The Dundee bidding band has confirmed that it is “hugely disappointed” by the “bombshell” news and says that numerous resources have already been used on the competition.
“The timing is ill-mannered not only to the citizens of Dundee, but to people from all five bidding urban districts who have devoted so much time, effort and energy so far in this game,” a spokesperson for Dundee 2023 says. “It’s a sad irony that one of the key drivers of our bid was to more distant enhance our cultural links with Europe.”
Should we benefit from an EU disposition?
But some creatives think that the UK Government needs to set clearer relationships on the position the UK will hold in the EU following Brexit before it can make customer acceptance wanteds on the European Commission.
Jack Renwick, who is creative director at Jack Renwick Studio and instance hails from ex-Capital of Culture Glasgow, says: “It seems partiality a petty decision but we need to have a clear understanding from our own Administration whether we are still ‘citizens’ of Europe, or just ‘citizens’ of Britain.

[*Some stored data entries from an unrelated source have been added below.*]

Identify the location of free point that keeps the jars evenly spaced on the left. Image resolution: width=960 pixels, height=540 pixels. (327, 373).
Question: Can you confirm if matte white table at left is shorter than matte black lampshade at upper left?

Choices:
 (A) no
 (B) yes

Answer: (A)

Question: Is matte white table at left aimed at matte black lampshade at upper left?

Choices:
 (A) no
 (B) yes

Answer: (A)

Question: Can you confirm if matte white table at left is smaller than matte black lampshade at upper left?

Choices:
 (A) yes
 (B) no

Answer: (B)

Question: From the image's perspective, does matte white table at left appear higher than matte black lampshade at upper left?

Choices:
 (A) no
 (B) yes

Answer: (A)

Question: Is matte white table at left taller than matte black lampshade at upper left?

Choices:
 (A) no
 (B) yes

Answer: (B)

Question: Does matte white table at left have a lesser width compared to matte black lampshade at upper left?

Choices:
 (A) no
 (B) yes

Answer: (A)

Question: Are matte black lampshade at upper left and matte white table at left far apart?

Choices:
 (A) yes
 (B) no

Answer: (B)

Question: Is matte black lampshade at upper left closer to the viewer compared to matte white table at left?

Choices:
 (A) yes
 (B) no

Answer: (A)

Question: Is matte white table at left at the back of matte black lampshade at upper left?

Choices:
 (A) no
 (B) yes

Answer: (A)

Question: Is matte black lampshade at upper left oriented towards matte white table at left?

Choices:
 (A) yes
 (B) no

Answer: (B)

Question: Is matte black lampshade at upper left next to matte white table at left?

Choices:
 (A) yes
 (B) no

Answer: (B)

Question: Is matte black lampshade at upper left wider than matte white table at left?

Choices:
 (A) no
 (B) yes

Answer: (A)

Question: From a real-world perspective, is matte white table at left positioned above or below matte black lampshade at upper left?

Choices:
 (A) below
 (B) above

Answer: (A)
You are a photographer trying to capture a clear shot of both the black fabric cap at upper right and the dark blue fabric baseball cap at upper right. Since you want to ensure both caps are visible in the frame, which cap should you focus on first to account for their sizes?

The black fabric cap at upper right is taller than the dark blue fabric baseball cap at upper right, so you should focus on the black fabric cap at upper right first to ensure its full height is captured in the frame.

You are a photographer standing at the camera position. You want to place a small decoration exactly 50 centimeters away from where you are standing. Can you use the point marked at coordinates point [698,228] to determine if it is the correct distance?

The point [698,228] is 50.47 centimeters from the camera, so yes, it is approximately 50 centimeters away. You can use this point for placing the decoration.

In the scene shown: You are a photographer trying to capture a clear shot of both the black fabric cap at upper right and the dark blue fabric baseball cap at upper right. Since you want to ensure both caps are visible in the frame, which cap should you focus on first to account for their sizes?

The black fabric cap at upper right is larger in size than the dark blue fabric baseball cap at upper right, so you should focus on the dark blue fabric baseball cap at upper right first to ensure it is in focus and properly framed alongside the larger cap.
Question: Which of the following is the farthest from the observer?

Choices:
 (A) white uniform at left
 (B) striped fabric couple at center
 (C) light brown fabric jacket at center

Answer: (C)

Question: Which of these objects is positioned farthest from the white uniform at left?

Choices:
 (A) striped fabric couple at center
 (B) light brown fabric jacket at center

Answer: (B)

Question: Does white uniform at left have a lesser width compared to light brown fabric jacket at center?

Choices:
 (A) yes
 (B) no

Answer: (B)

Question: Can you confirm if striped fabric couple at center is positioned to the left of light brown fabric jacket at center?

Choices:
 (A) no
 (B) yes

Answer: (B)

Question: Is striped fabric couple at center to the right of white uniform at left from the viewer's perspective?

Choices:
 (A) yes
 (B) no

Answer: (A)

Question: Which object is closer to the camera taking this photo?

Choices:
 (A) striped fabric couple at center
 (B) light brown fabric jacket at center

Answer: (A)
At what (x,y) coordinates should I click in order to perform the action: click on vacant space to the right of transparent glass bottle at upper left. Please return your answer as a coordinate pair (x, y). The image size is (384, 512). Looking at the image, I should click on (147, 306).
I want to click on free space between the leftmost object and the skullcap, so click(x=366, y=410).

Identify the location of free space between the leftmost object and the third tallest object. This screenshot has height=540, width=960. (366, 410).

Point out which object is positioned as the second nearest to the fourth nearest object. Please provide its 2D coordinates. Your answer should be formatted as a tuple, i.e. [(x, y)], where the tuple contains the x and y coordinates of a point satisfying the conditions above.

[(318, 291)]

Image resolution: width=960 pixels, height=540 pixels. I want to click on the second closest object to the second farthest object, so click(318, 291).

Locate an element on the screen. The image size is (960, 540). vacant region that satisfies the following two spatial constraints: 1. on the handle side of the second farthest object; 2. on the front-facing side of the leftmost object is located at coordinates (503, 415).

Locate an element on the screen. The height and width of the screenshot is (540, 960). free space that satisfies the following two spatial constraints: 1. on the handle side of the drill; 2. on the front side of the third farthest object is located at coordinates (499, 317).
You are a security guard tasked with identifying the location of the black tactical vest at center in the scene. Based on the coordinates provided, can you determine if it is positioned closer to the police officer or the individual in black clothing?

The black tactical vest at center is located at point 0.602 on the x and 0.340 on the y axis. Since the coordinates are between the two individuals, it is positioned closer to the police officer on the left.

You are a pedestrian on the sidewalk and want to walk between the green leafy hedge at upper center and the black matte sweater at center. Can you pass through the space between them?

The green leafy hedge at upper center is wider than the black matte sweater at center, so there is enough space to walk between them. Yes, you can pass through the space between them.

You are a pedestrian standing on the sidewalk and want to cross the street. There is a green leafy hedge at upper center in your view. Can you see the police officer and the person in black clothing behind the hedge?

“If well-grounded Britain, then there’s no point in denying EU member countries the casual for their own cities to benefit from the opportunity,” she adds. “As EU members, we profit from the rights and opportunities that brings – if we’re not EU members, then we don’t.”
To a greater distance discussions on the European Capital of Culture 2023 decision are likely to hit in coming weeks. The accolade is separate from the UK City of Culture schema, which is currently held by Hull.